Personaggi e interviste
Stefano De Martino: «Voi, undici maschi tutti sudati sotto la stessa doccia… e sarei io il gay?»
Il ballerino ricorda gli insulti da ragazzo per la sua passione per la danza: «Andavo in sala con trenta ragazze, ma a me davano del gay. Non capivo la logica».

Sul palco del suo Meglio Stasera Summer Tour, Stefano De Martino ha deciso di raccontare con ironia uno dei capitoli più delicati della sua adolescenza: i pregiudizi affrontati quando scelse la danza invece del calcio.
«Il calcio non faceva per me, la danza sì» ha spiegato al pubblico. Ma ogni volta che arrivava a lezione con il borsone rosa su cui campeggiava la scritta “Arte Danza”, le reazioni non mancavano: battute, insulti, prese in giro. «Mi davano del gay, e con termini anche peggiori» ricorda.

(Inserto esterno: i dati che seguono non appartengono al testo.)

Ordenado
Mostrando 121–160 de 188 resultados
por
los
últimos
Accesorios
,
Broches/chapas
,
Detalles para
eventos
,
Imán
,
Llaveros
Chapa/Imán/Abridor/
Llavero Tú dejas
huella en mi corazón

Col tempo, però, ha imparato a rovesciare lo stigma con la stessa leggerezza che lo accompagna oggi in tv. «A sentire il mio avvocato, era meglio. Avrei risolto metà dei problemi» ha scherzato, strappando risate e applausi.
E poi il paradosso: «Non capivo la logica. Io tutti i pomeriggi in sala con trenta ragazze, e loro, i “maschi veri”, undici sotto la stessa doccia… sudati. E il gay sarei io?»
Un modo diretto e autoironico per ribadire quanto certi cliché su virilità e orientamento sessuale siano ancora oggi privi di senso.